Farea was in the Yemeni capital Sana in April during the Saudi-led aerial bombardment of the city. I spoke with him from Beirut about the brutal war raging in his country between Houthi rebels and their foes, and the Saudi-led coalition’s campaign to stop the Houthis, who have allied with former President Ali Abdullah Saleh.
Laura Kasinof: Western media often portray the war in Yemen as a proxy conflict between Saudi Arabia and Iran. How accurate is that?
Farea al-Muslimi: Well, obviously, until very recently it was not accurate at all. However, it is hard recently to eliminate the regional proxy war from what is happening in Yemen. The conflict in Yemen is not rooted in a regional conflict. It exists for domestic reasons and because of domestic actors, but at the same time, it has become a part of a bigger regional war that is not just about Yemen.
Can you elaborate about how it has become a regional conflict?

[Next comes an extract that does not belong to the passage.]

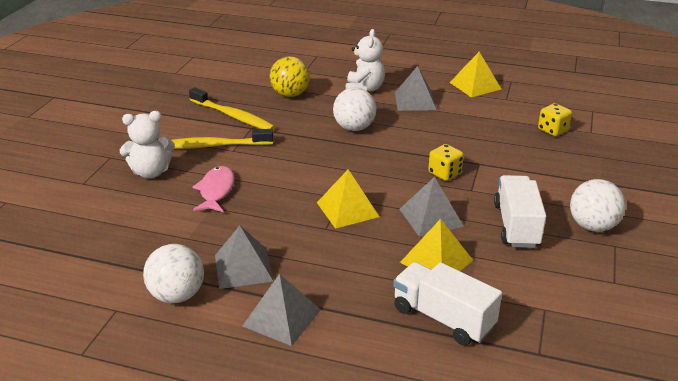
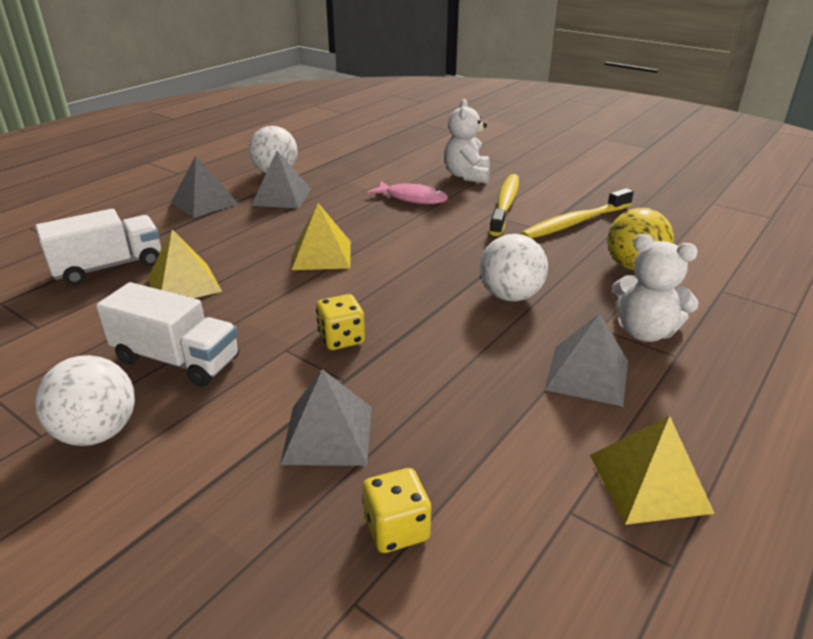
camera: 110 degrees right, 0 degrees up
(431, 217) = (257, 301): grey pyramid -> grey pyramid (328, 434)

Yemen has always been seen as the Mexico of the Gulf, the poor country in the region that no one paid much attention to, even its neighbors. That all changed recently when Iran started to increase its influence in the Gulf’s backyard and started to have direct influence with the Houthis more than in the past. For that reason, Saudi Arabia started to freak out and at the same time the Houthis began provoking the Saudis. It has become a conflict between two powers more than before, which has started to have implications for the entire region. Yemen is just the beginning.
How about this idea that sectarianism, Sunni versus Shia, has started to show up in Yemen, since the Houthis are largely Shia, and that sectarianism is a driver of the country’s internal conflict?
OK, so this is true if you speak about the war against Al Qaeda. Before September 21 [when the Houthis took over Sana] the war against Al Qaeda was every Yemeni’s war, from the north to the south, east to west. However, now that the Houthis have begun to fight Al Qaeda, it has started to fuel a sectarian war, in a country that was never sectarian.
There are people in in central and southern Yemen who were effectively at war with Al Qaeda, but as soon as the Houthis showed up, they found themselves in the same camp as Al Qaeda defending against the foreign invasion of the Houthis from the north. For the first time, this started to give Al Qaeda a lot of environment to find support.